Each entry should be repeated exactly. Its pictures should not be.

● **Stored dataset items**

#####

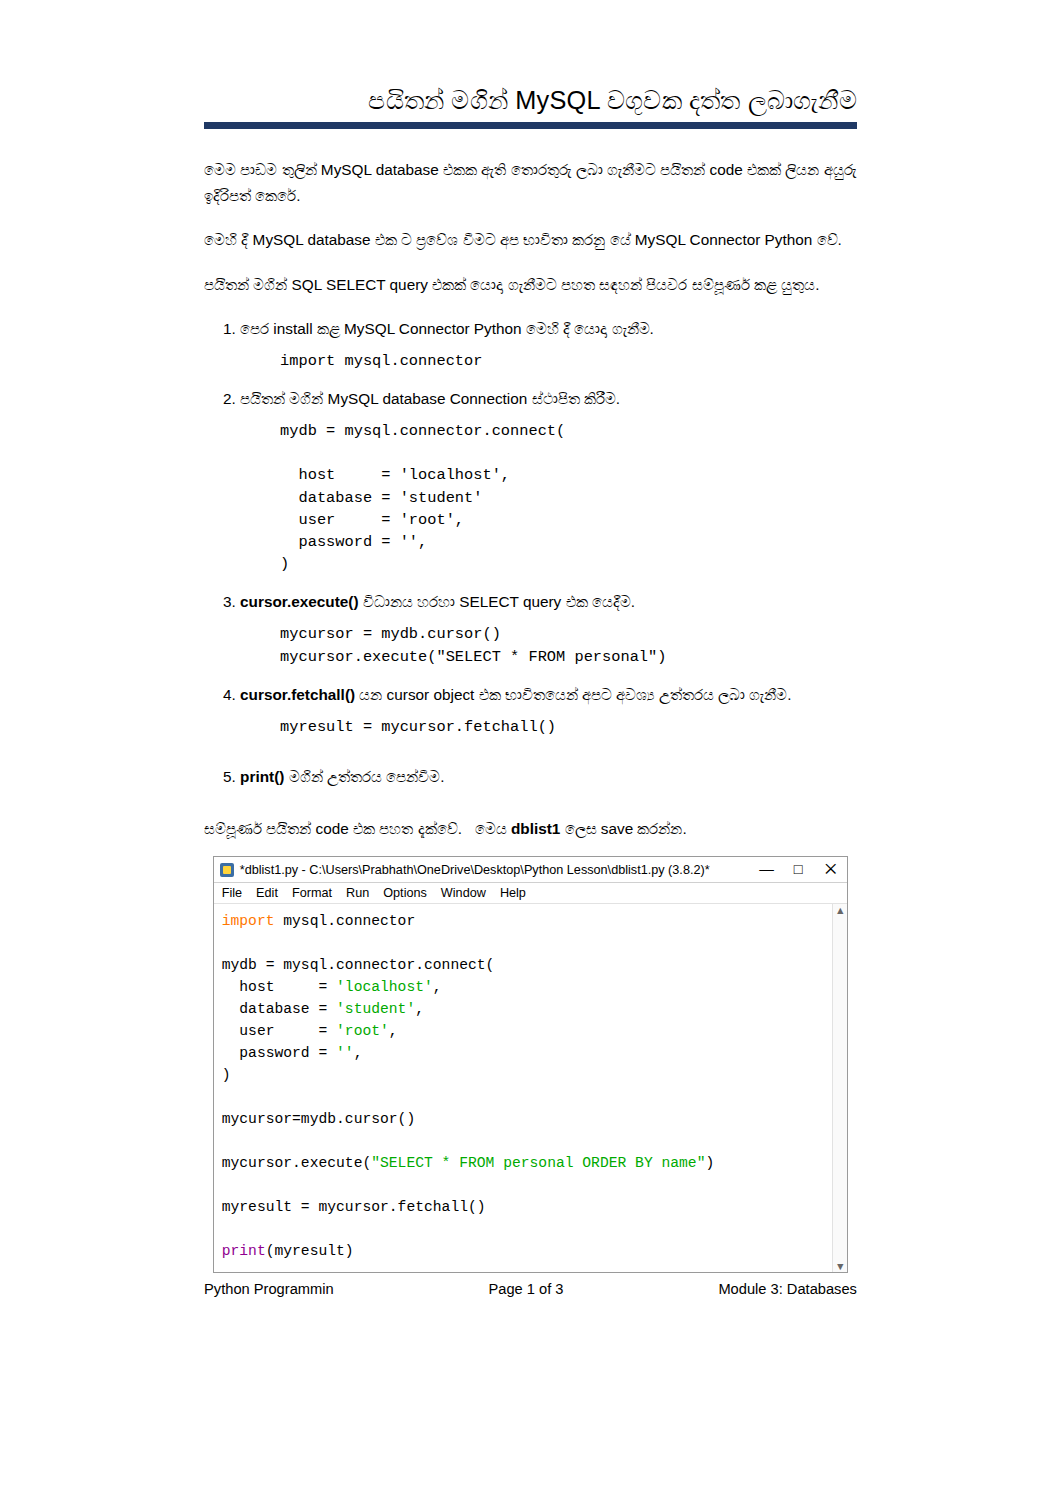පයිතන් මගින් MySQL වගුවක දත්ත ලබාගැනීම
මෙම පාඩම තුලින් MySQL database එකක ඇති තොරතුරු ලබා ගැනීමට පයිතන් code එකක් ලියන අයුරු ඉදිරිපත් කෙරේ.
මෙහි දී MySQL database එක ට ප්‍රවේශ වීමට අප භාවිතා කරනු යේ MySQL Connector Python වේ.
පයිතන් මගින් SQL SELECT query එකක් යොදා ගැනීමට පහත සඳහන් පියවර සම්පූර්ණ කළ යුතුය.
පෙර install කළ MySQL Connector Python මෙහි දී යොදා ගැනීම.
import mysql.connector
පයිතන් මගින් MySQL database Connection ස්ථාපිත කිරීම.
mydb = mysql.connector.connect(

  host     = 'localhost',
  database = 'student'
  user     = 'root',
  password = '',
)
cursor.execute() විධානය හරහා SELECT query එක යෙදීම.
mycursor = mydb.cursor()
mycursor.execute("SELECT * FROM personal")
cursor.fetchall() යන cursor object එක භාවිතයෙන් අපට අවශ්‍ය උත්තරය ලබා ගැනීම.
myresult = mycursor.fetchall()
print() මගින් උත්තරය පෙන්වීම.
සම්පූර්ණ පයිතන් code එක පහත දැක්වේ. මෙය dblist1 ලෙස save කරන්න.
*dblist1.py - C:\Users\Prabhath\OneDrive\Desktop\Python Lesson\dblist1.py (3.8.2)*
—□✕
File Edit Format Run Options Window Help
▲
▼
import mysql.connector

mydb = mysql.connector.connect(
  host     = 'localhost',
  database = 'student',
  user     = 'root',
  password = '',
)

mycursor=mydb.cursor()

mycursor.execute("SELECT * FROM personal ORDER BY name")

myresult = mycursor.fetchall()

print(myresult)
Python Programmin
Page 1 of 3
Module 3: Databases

#####

● **Your response**
පයිතන් මගින් MySQL වගුවක දත්ත ලබාගැනීම
මෙම පාඩම තුලින් MySQL database එකක ඇති තොරතුරු ලබා ගැනීමට පයිතන් code එකක් ලියන අයුරු ඉදිරිපත් කෙරේ.
මෙහි දී MySQL database එක ට ප්‍රවේශ වීමට අප භාවිතා කරනු යේ MySQL Connector Python වේ.
පයිතන් මගින් SQL SELECT query එකක් යොදා ගැනීමට පහත සඳහන් පියවර සම්පූර්ණ කළ යුතුය.
පෙර install කළ MySQL Connector Python මෙහි දී යොදා ගැනීම.
import mysql.connector
පයිතන් මගින් MySQL database Connection ස්ථාපිත කිරීම.
mydb = mysql.connector.connect(

  host     = 'localhost',
  database = 'student'
  user     = 'root',
  password = '',
)
cursor.execute() විධානය හරහා SELECT query එක යෙදීම.
mycursor = mydb.cursor()
mycursor.execute("SELECT * FROM personal")
cursor.fetchall() යන cursor object එක භාවිතයෙන් අපට අවශ්‍ය උත්තරය ලබා ගැනීම.
myresult = mycursor.fetchall()
print() මගින් උත්තරය පෙන්වීම.
සම්පූර්ණ පයිතන් code එක පහත දැක්වේ. මෙය dblist1 ලෙස save කරන්න.
*dblist1.py - C:\Users\Prabhath\OneDrive\Desktop\Python Lesson\dblist1.py (3.8.2)*
—□✕
File Edit Format Run Options Window Help
▲
▼
import mysql.connector

mydb = mysql.connector.connect(
  host     = 'localhost',
  database = 'student',
  user     = 'root',
  password = '',
)

mycursor=mydb.cursor()

mycursor.execute("SELECT * FROM personal ORDER BY name")

myresult = mycursor.fetchall()

print(myresult)
Python Programmin
Page 1 of 3
Module 3: Databases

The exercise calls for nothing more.